In some embodiments, mycelium-based biocomposites are not hydrophobic. In some embodiments, mycelium-based biocomposites have water contact angles of approximately or between any two of 10, 130, 140, and 150°. In some embodiments, mycelium-based biocomposites have water contact angles approximately equivalent to textiles made from the same material as the substrate. These are true despite mycelium often exhibiting highly hydrophobic properties. As a result, it is likely that the growth of mycelium does not greatly affect the hydrophobicity of mycelium-based biocomposites.

In some embodiments, mycelium-based biocomposites exhibit sound dampening properties. These properties may be attributed to mycelium-based biocomposites having highly porous structure or low densities in embodiments that feature one or both of those properties.
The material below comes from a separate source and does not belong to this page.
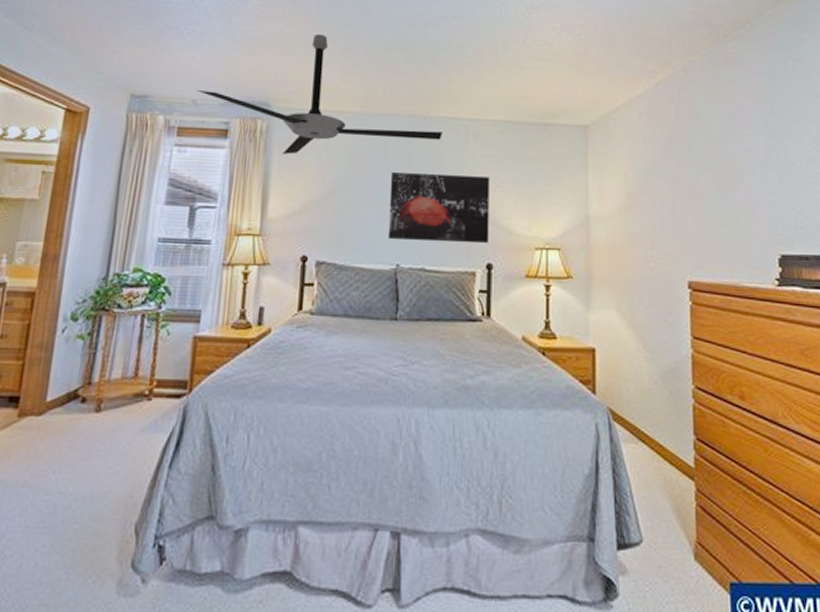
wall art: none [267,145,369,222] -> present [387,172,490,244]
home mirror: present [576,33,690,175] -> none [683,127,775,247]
In some embodiments, mycelium-based biocomposites require lower energy consumption than comparable construction materials. In some embodiments, mycelium-based biocomposites exhibit lower material criticality than comparable construction materials such as polyurethane foam. In some embodiments mycelium-based biocomposites exhibit lower environmental impacts regarding one or more of acidification, freshwater eutrophication, human carcinogenicity, and particulate matter created than comparable construction materials such as polyurethane foam and polystyrene foam.

Any aspects of any embodiment and/or example may be utilized across any and all embodiments of the present invention.